Narasi

2024 : Tolak Politik Identitas!

Ketua Umum DPP Partai Ummat Ridho Rahmadi menyatakan bahwa partainya akan mengusung politik identitas dalam perhelatan Pilpres 2024. Menurut Ridho, politik identitas adalah cara berpolitik yang pancasilais. Karena itu, baginya berkompetisi dengan memperalat  identitas keagamaan guna meraih dukungan menjadi sesuatu yang sah-sah saja dilakukan.

Sebagai sebuah strategi politik, tentu  itu adalah hal wajar. Sebab, bagaimana pun, sebuah kompetisi itu membutuhkan strategi. Akan tetapi, perlu kita ingat bahwa di dalam kontestasi politik, tidak semua strategi boleh dilakukan. Memainkan narasi politik identitas, misalnya. Sebab, memunculkan narasi politik identitas sebagai strategi untuk mencapai kemenangan sangat berbahaya bagi kerukunan dan persatuan bangsa.

Sejauh ini, menjadikan narasi  provokatif seperti Identitas keagamaan sebagai bungkus  politik memang masih sangat seksi. Selain itu,  kenyataan juga memperlihatkan bahwa penggunaan narasi provokatif dan identitas keagamaan memang cukup efektif untuk mendongkrak perolehan suara elektoral. Karena itu, tak heran bila banyak politisi masih terpesona dengan kampanye politik model semacam itu. Karena hasilnya memang cukup memuaskan dan menjanjikan untuk meraih sebuah kemenangan.

Akan tetapi, meski demikian, kita harus menyadari bahwa kontestasi politik bukan semata soal menang belaka, tetapi juga tentang bagaimana proses politik berlangsung secara damai dan aman. Oleh sebab itu, meski penggunaan identitas keagamaan itu pada kenyataannya cukup ampuh sebagai alat kampanye, keberadaannya harus kita hindari.

Jangan sampai melakukan manuver dengan menjadikan identitas sebagai cara untuk mendulang suara. Dalam negara demokrasi, semua orang memang berhak memperjuangkan hak-haknya. Akan tetapi, semuanya mesti dilalui dengan cara-cara yang sehat dan bermartabat, yang tidak menimbulkan perpecahan dan konflik politik destruktif.

Menjadikan Pilpres 2019 Dan Pilkada DKI 2017 sebagai Pelajaran Penting

Karena itu, pengalaman Pilkada DKI 2017 dan Pilpres 2019 harus menjadi pelajaran berharga bagi kita semua untuk menghindari politik identitas. Pada Pilkada DKI (2017) dan Pilpres 2019 penggunaan identitas  keagamaan untuk meraih  dukungan terjadi dengan begitu masif. Akibatnya, terjadi polarisasi besar-besaran dalam masyarakat kita. Hingga muncul julukan-julukan tak elok seperti sebutan ”Cebong” dan ”Kampret”.

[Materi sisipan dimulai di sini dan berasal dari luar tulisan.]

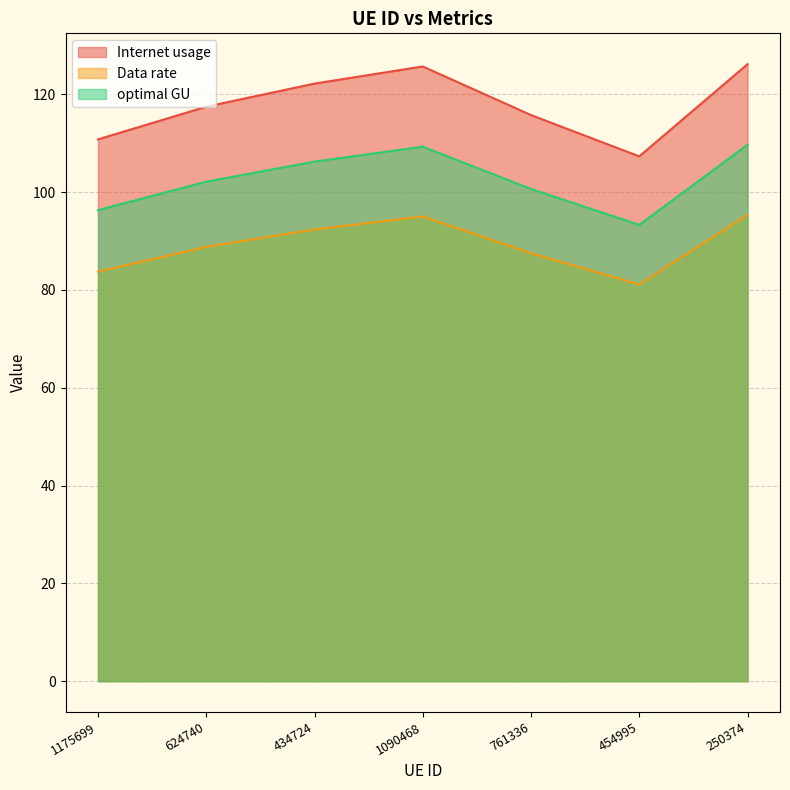

Reading right to left, transcribe all the data shown in this chart.

Internet usage: 126.2	107.3	115.7	125.7	122.2	117.5	110.8
Data rate: 95.4	81.1	87.5	95.0	92.4	88.8	83.7
optimal GU: 109.7	93.3	100.6	109.3	106.2	102.1	96.3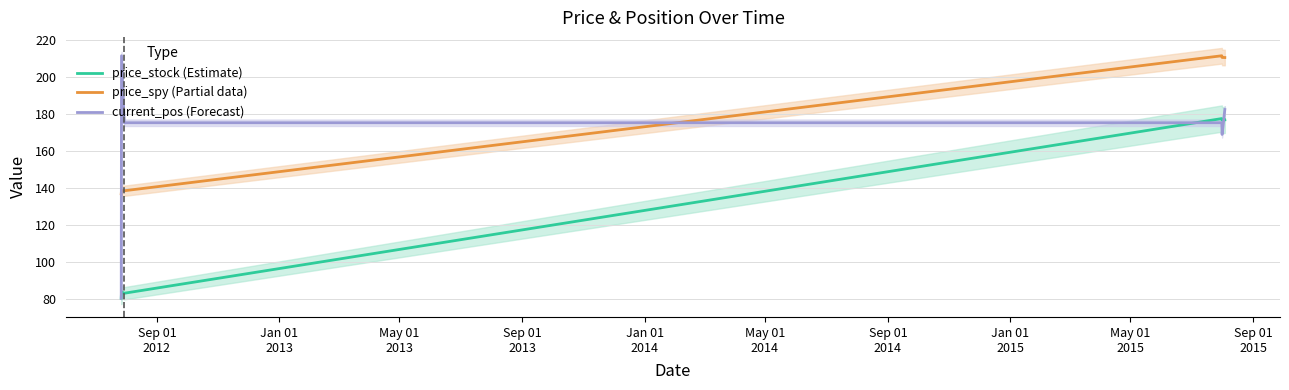

What is the highest value of the price_stock (Estimate) series?

177.5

Tidak berhenti di isu Pilkada DKI (2017) dan Pilpres 2019, polarisasi itu terus membengkak ke aspek-aspek sosial yang lain. Bahkan, pembelahan itu masih dapat kita rasakan hingga kini. Di media sosial, misalnya, kubu-kubu politik itu masih terus menyebarkan sentimen politik dan kebencian. Bahkan, lebih dari itu, provokasi, kebencian, hasutan juga masih dilakukan. Perang terus berlanjut, tanpa akhir.

Pemilu menyisakan problem yang tak berkesudahan. Pemilu, yang seharusnya menjadikan demokrasi kita semakin berkembang matang justru  malah terdistorsi dan mengalami kemunduran. Karena itu, pada momentum politik 2024 jangan ada politisasi agama dan narasi provokatif lagi sebagaimana terjadi pada Pilkada DKI 2017 dan Pilpres 2019.

Politisasi agama adalah preseden buruk yang tak boleh kita warisi. Pilkada DKI (2017) dan Pilpres 2019 harus menjadi pelajaran. Untuk mensukseskan pemilu yang berintegritas dan bermartabat, kita memerlukan cara-cara yang sehat dan kreatif, tidak picik dan bertentangan dengan moral politik itu sendiri. Politik adalah ruang mengompetisikan gagasan.

Kesadaran Elite Politik sebagai Kunci

Oleh karena itu, para elite politik mesti menyadari menggunakan narasi provokatif dan identitas keagamaan untuk meraih suara adalah tindakan dengan resiko tinggi. Yang jika terus digunakan, akan membahayakan persatuan dan kesatuan anak-anak bangsa. Para elite politik mesti menyadari dampak dan efek buruk yang akan terjadi dari penggunaan identitas keagamaan sebagai  strategi kampanye. Semua itu harus diperhitungkan, jangan hanya memperhitungkan soal kemenangan semata.

Kesadaran elite politik adalah kunci. Jika para elite punya kesadaran untuk tidak menggunakan narasi identitas keagamaan sebagai strategi kampanye, niscaya perpecahan tidak akan terjadi, niscaya pilpres tidak akan membawa perpecahan.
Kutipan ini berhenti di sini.